What is Early Warning? Loxon’s early warning system is a risk monitoring application providing efficient support to your credit monitoring activity. The main goal of EWS is to identify possible threats in retail and/or non-retail credit portfolio (in early stage) and to support the Bank to take the necessary measures on time.
Early Warning for prudent financial professionals
- Collect all relevant data from your source systems for Early Warning calculation
- Support the controlled manual data (e.g. qualitative information) capture
- Schedule recurring events (customer visit and phone calls, manual control of watch-listed cases etc.)
- Provide you full-scale parameterization so that you can change the models and the qualitative questionnaires later on
- Calculate different types of signal values and determine signal flags
- Calculate Probability of Default with statistical prediction methods (scorecards)
- Send different levels of signals (warnings, alerts)
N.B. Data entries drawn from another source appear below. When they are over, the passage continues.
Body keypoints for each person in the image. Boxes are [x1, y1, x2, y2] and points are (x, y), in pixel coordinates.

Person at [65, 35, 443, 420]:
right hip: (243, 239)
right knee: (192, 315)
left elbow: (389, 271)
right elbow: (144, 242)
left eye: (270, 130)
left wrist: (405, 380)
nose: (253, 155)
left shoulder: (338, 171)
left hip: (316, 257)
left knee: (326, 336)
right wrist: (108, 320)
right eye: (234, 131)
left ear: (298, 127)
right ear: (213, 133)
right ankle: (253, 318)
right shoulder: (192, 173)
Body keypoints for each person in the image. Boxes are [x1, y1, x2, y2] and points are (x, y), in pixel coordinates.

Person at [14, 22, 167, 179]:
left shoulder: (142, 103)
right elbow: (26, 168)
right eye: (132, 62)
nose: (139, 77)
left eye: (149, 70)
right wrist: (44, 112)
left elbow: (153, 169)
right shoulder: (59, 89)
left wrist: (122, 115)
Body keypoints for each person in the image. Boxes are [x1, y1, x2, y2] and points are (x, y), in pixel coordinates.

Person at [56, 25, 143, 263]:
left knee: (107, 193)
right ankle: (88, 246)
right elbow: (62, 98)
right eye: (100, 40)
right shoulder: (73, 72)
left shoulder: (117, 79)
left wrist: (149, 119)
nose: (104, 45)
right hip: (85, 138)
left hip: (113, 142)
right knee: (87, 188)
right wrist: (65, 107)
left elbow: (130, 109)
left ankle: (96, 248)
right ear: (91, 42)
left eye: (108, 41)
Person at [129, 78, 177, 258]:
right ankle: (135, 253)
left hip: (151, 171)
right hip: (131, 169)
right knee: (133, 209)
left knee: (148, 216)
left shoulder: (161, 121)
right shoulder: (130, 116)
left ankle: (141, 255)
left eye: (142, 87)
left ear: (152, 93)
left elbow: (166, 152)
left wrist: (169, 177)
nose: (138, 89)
- Execute Root cause analysis, identify and display the possible root causes
- Assign customers to the appropriate risk classification buckets or customer segments
- Provide you the opportunity to overwrite the classification result manually in a controlled way
- Support monitoring review from customer
- Support the escalation process and the pre-workout phase Generate documents for decision making (Breach report, Classification proposal etc.)
Our valued customers
How does Early Warning work?
The early recognition of potentially problematic exposures or clients could be based on the up-to-date prediction of the probability of default (PD), using a behavioural approach. The prediction model could be expert-based or statistical.
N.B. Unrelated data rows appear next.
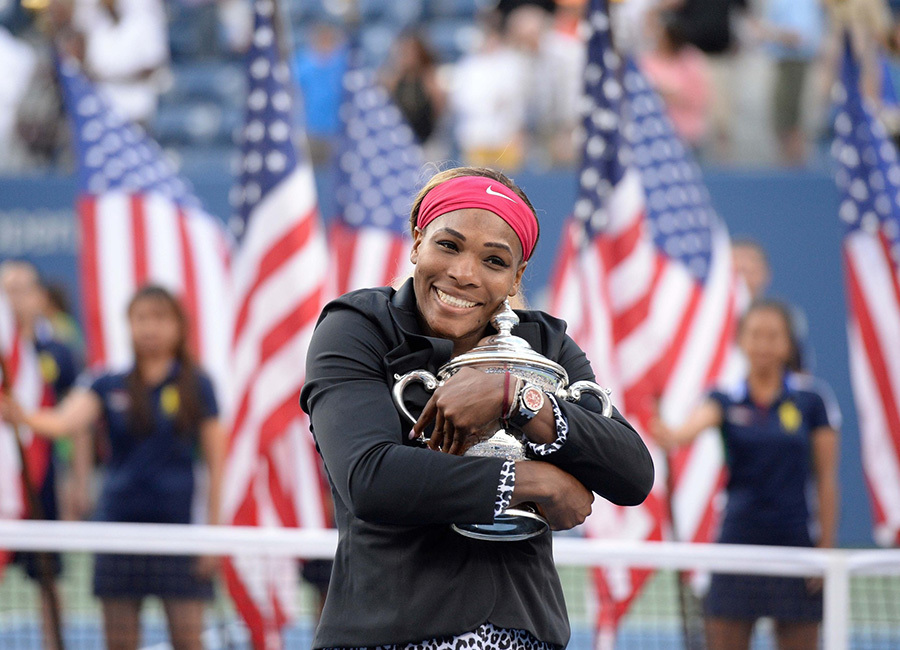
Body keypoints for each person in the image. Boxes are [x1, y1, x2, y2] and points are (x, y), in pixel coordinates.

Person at [300, 166, 654, 649]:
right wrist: (531, 482)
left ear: (516, 276)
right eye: (448, 245)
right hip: (389, 633)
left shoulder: (543, 343)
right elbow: (370, 478)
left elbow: (633, 474)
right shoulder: (358, 327)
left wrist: (516, 397)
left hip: (524, 631)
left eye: (493, 260)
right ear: (417, 242)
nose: (464, 273)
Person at [0, 285, 226, 650]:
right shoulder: (108, 382)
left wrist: (213, 536)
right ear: (129, 325)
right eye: (141, 318)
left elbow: (218, 465)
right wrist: (22, 416)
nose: (150, 327)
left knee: (189, 641)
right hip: (117, 533)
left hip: (182, 538)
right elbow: (62, 421)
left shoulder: (198, 385)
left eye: (160, 318)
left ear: (179, 326)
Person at [652, 299, 840, 650]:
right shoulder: (724, 399)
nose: (764, 344)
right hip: (737, 545)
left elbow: (827, 480)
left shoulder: (813, 400)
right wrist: (670, 433)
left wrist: (826, 549)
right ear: (742, 341)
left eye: (773, 336)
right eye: (755, 335)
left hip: (796, 547)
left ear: (787, 344)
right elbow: (688, 431)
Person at [641, 11, 712, 151]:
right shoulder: (646, 61)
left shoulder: (691, 60)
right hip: (653, 135)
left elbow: (700, 98)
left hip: (687, 135)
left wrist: (668, 93)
Obviously, any statistical model requires a thorough backtesting (incl. root cause analysis, EWS signal significance tests) and an expert based validation (plausibility checking, reject inference considerations). The major advantage of a behavioural concept is that the discriminatory power of it (i.e. how well the model can differentiate between good and bad customers in advance) significantly outperforms the strength of a purely application data based rating or scoring system.
The simple reason for this is that a behavioural model can incorporate all the precious information generated after the origination (e.g., account balance history, changes in availability information, latest financial data, industrial outlook, rating path).
Based on the forecasted PD, you can identify the most profitable way of customer relationship management. The business goal is to select the action type which would cause the largest increase in the expected profit or in similar customer value measures, calculated on the basis of the expected reduction in the PD, lengthened customer lifetime and the cost of the treatment.
In many cases, you will experience an improvement in the creditworthiness of the client (a decreasing PD predicted by the behavioural model). In these cases a X-sell or up-sell action could generate the maximum profit. The expert-based prediction system evaluates several signals concerning every client based on the available quantitative and qualitative data and on the parameterized signal rules.
The statistical system evaluates the applied scoring function (linear, logit or probit) at the given input parameters and suggests the optimal action.
The Loxon Early Warning System can support the escalation process and the pre-workout or any other optimized (segment-based) customer management workflow, customized to your specific needs. The System will historically register all the actions taken by the Bank and the reactions of the customer.
The list of problematic clients (and information about the clients) can be produced quickly and efficiently with the help of the reporting module. The reports can easily be customized and new reports can be added with a minimum requirement of human resources.